▶ **Records shown**:
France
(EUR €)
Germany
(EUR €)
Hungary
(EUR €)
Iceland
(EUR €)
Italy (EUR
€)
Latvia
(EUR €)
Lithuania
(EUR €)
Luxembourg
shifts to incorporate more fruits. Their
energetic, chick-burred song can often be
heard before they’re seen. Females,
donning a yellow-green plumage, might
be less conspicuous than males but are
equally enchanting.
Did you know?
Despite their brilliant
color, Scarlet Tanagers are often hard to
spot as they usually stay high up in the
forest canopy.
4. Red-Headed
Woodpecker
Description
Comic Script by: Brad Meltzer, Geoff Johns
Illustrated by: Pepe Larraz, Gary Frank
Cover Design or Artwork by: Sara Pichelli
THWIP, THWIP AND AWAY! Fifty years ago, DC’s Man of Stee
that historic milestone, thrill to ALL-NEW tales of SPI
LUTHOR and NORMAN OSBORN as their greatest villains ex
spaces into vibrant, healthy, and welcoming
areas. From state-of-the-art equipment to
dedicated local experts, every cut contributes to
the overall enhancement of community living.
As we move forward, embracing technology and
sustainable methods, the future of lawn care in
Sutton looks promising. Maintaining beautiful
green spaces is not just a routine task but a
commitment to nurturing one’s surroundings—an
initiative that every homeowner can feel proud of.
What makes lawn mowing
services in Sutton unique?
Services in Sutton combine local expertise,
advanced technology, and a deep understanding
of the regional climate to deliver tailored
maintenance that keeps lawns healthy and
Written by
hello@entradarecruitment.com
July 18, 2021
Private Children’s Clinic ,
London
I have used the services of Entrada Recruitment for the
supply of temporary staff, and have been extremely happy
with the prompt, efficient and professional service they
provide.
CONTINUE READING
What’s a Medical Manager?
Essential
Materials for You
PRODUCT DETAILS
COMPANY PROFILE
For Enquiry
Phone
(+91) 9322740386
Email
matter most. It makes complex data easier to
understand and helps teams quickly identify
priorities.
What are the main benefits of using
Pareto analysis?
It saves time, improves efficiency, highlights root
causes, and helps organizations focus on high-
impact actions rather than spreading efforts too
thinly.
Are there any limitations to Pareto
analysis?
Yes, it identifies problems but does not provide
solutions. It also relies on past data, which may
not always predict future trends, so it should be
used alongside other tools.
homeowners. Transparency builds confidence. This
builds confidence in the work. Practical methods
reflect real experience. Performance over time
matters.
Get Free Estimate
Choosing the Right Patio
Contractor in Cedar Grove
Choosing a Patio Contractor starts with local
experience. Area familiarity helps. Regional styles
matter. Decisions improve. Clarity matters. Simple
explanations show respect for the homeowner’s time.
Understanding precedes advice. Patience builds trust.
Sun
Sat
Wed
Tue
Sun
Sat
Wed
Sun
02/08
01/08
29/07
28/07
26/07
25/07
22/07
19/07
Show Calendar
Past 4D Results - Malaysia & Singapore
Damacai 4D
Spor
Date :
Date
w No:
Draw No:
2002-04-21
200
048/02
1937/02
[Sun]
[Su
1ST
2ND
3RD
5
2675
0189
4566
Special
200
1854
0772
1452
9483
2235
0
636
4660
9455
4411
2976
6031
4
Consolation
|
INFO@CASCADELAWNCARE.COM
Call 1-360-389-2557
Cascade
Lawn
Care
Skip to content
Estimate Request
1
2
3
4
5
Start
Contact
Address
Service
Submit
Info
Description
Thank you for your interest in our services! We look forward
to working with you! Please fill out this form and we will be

▶ **Problem to solve**:
In the listing, find each line with the string "data" and copy it.

▶ **Problem solution**:
matter most. It makes complex data easier to
solutions. It also relies on past data, which may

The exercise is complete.